# WHAT YOU HAVE TO DO
Nothing in the records may change. Output them all exactly.

# MATERIAL SHOWN
+++

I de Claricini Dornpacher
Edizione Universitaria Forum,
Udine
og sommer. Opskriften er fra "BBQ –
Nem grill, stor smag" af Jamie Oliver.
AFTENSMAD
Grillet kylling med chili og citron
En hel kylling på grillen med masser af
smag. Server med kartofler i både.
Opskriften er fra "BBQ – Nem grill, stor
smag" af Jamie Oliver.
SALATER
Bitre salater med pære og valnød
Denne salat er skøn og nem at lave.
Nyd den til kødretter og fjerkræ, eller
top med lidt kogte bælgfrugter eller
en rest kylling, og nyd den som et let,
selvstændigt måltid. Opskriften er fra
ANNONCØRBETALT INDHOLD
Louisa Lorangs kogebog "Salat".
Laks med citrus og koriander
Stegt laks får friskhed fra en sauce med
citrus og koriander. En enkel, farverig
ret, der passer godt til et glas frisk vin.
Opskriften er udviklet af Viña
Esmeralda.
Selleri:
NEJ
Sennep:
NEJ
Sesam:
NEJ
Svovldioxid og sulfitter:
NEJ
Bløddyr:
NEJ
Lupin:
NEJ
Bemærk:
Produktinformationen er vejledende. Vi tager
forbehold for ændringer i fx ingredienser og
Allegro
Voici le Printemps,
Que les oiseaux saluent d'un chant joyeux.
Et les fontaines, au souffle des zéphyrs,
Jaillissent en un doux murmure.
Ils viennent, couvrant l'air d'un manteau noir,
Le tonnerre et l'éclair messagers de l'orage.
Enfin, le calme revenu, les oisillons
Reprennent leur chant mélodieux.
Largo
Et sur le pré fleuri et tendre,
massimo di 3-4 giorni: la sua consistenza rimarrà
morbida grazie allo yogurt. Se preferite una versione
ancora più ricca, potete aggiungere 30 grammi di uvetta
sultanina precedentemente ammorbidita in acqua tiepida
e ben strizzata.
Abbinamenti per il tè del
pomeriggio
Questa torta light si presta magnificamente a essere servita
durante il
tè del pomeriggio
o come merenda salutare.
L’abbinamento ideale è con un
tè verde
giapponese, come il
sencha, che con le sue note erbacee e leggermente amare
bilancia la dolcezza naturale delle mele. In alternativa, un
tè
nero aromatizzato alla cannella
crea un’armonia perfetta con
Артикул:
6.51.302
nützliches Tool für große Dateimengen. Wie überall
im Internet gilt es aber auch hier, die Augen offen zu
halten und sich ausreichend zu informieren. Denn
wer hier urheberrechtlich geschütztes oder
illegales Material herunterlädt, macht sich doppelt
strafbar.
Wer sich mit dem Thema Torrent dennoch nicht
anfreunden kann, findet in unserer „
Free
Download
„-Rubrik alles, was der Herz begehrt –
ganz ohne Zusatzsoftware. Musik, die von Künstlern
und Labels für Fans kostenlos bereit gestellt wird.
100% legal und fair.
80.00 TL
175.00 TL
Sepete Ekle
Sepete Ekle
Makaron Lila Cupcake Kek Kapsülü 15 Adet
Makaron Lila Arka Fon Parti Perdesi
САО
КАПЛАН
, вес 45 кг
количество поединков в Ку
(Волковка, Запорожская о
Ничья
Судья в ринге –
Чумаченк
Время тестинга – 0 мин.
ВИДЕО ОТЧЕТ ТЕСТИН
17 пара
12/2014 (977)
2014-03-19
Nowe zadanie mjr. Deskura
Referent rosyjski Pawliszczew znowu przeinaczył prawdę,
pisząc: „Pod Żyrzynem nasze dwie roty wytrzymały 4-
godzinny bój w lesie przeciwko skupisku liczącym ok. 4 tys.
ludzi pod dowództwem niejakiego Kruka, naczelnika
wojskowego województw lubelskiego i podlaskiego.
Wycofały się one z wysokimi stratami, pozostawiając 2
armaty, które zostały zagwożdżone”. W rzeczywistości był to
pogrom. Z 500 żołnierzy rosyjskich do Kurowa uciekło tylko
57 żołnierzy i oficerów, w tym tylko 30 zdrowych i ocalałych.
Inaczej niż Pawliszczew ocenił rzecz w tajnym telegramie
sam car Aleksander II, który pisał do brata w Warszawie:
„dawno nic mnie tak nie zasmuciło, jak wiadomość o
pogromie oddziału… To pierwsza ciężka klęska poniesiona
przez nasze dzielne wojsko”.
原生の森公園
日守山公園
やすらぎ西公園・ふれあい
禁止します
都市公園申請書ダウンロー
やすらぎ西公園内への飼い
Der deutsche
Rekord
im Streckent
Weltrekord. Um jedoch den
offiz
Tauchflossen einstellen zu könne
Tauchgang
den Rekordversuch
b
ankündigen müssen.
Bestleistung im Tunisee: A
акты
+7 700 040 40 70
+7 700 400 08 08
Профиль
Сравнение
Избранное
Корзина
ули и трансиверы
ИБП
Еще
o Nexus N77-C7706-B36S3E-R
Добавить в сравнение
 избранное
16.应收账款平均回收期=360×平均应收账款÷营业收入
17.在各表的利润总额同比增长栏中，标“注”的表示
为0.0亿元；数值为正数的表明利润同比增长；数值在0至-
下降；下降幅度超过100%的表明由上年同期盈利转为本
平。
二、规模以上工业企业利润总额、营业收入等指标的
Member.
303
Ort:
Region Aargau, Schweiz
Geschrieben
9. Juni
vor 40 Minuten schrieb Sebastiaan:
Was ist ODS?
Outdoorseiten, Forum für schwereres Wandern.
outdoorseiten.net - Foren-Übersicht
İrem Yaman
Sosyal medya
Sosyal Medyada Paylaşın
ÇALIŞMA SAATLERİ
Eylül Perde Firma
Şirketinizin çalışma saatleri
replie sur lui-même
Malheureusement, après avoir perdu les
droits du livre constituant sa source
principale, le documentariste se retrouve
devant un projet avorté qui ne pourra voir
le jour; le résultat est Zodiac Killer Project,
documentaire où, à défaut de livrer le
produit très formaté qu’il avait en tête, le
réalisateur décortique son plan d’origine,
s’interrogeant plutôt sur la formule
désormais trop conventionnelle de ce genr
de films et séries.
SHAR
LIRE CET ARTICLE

+++

# TASK OUTPUT
I de Claricini Dornpacher
Edizione Universitaria Forum,
Udine
og sommer. Opskriften er fra "BBQ –
Nem grill, stor smag" af Jamie Oliver.
AFTENSMAD
Grillet kylling med chili og citron
En hel kylling på grillen med masser af
smag. Server med kartofler i både.
Opskriften er fra "BBQ – Nem grill, stor
smag" af Jamie Oliver.
SALATER
Bitre salater med pære og valnød
Denne salat er skøn og nem at lave.
Nyd den til kødretter og fjerkræ, eller
top med lidt kogte bælgfrugter eller
en rest kylling, og nyd den som et let,
selvstændigt måltid. Opskriften er fra
ANNONCØRBETALT INDHOLD
Louisa Lorangs kogebog "Salat".
Laks med citrus og koriander
Stegt laks får friskhed fra en sauce med
citrus og koriander. En enkel, farverig
ret, der passer godt til et glas frisk vin.
Opskriften er udviklet af Viña
Esmeralda.
Selleri:
NEJ
Sennep:
NEJ
Sesam:
NEJ
Svovldioxid og sulfitter:
NEJ
Bløddyr:
NEJ
Lupin:
NEJ
Bemærk:
Produktinformationen er vejledende. Vi tager
forbehold for ændringer i fx ingredienser og
Allegro
Voici le Printemps,
Que les oiseaux saluent d'un chant joyeux.
Et les fontaines, au souffle des zéphyrs,
Jaillissent en un doux murmure.
Ils viennent, couvrant l'air d'un manteau noir,
Le tonnerre et l'éclair messagers de l'orage.
Enfin, le calme revenu, les oisillons
Reprennent leur chant mélodieux.
Largo
Et sur le pré fleuri et tendre,
massimo di 3-4 giorni: la sua consistenza rimarrà
morbida grazie allo yogurt. Se preferite una versione
ancora più ricca, potete aggiungere 30 grammi di uvetta
sultanina precedentemente ammorbidita in acqua tiepida
e ben strizzata.
Abbinamenti per il tè del
pomeriggio
Questa torta light si presta magnificamente a essere servita
durante il
tè del pomeriggio
o come merenda salutare.
L’abbinamento ideale è con un
tè verde
giapponese, come il
sencha, che con le sue note erbacee e leggermente amare
bilancia la dolcezza naturale delle mele. In alternativa, un
tè
nero aromatizzato alla cannella
crea un’armonia perfetta con
Артикул:
6.51.302
nützliches Tool für große Dateimengen. Wie überall
im Internet gilt es aber auch hier, die Augen offen zu
halten und sich ausreichend zu informieren. Denn
wer hier urheberrechtlich geschütztes oder
illegales Material herunterlädt, macht sich doppelt
strafbar.
Wer sich mit dem Thema Torrent dennoch nicht
anfreunden kann, findet in unserer „
Free
Download
„-Rubrik alles, was der Herz begehrt –
ganz ohne Zusatzsoftware. Musik, die von Künstlern
und Labels für Fans kostenlos bereit gestellt wird.
100% legal und fair.
80.00 TL
175.00 TL
Sepete Ekle
Sepete Ekle
Makaron Lila Cupcake Kek Kapsülü 15 Adet
Makaron Lila Arka Fon Parti Perdesi
САО
КАПЛАН
, вес 45 кг
количество поединков в Ку
(Волковка, Запорожская о
Ничья
Судья в ринге –
Чумаченк
Время тестинга – 0 мин.
ВИДЕО ОТЧЕТ ТЕСТИН
17 пара
12/2014 (977)
2014-03-19
Nowe zadanie mjr. Deskura
Referent rosyjski Pawliszczew znowu przeinaczył prawdę,
pisząc: „Pod Żyrzynem nasze dwie roty wytrzymały 4-
godzinny bój w lesie przeciwko skupisku liczącym ok. 4 tys.
ludzi pod dowództwem niejakiego Kruka, naczelnika
wojskowego województw lubelskiego i podlaskiego.
Wycofały się one z wysokimi stratami, pozostawiając 2
armaty, które zostały zagwożdżone”. W rzeczywistości był to
pogrom. Z 500 żołnierzy rosyjskich do Kurowa uciekło tylko
57 żołnierzy i oficerów, w tym tylko 30 zdrowych i ocalałych.
Inaczej niż Pawliszczew ocenił rzecz w tajnym telegramie
sam car Aleksander II, który pisał do brata w Warszawie:
„dawno nic mnie tak nie zasmuciło, jak wiadomość o
pogromie oddziału… To pierwsza ciężka klęska poniesiona
przez nasze dzielne wojsko”.
原生の森公園
日守山公園
やすらぎ西公園・ふれあい
禁止します
都市公園申請書ダウンロー
やすらぎ西公園内への飼い
Der deutsche
Rekord
im Streckent
Weltrekord. Um jedoch den
offiz
Tauchflossen einstellen zu könne
Tauchgang
den Rekordversuch
b
ankündigen müssen.
Bestleistung im Tunisee: A
акты
+7 700 040 40 70
+7 700 400 08 08
Профиль
Сравнение
Избранное
Корзина
ули и трансиверы
ИБП
Еще
o Nexus N77-C7706-B36S3E-R
Добавить в сравнение
 избранное
16.应收账款平均回收期=360×平均应收账款÷营业收入
17.在各表的利润总额同比增长栏中，标“注”的表示
为0.0亿元；数值为正数的表明利润同比增长；数值在0至-
下降；下降幅度超过100%的表明由上年同期盈利转为本
平。
二、规模以上工业企业利润总额、营业收入等指标的
Member.
303
Ort:
Region Aargau, Schweiz
Geschrieben
9. Juni
vor 40 Minuten schrieb Sebastiaan:
Was ist ODS?
Outdoorseiten, Forum für schwereres Wandern.
outdoorseiten.net - Foren-Übersicht
İrem Yaman
Sosyal medya
Sosyal Medyada Paylaşın
ÇALIŞMA SAATLERİ
Eylül Perde Firma
Şirketinizin çalışma saatleri
replie sur lui-même
Malheureusement, après avoir perdu les
droits du livre constituant sa source
principale, le documentariste se retrouve
devant un projet avorté qui ne pourra voir
le jour; le résultat est Zodiac Killer Project,
documentaire où, à défaut de livrer le
produit très formaté qu’il avait en tête, le
réalisateur décortique son plan d’origine,
s’interrogeant plutôt sur la formule
désormais trop conventionnelle de ce genr
de films et séries.
SHAR
LIRE CET ARTICLE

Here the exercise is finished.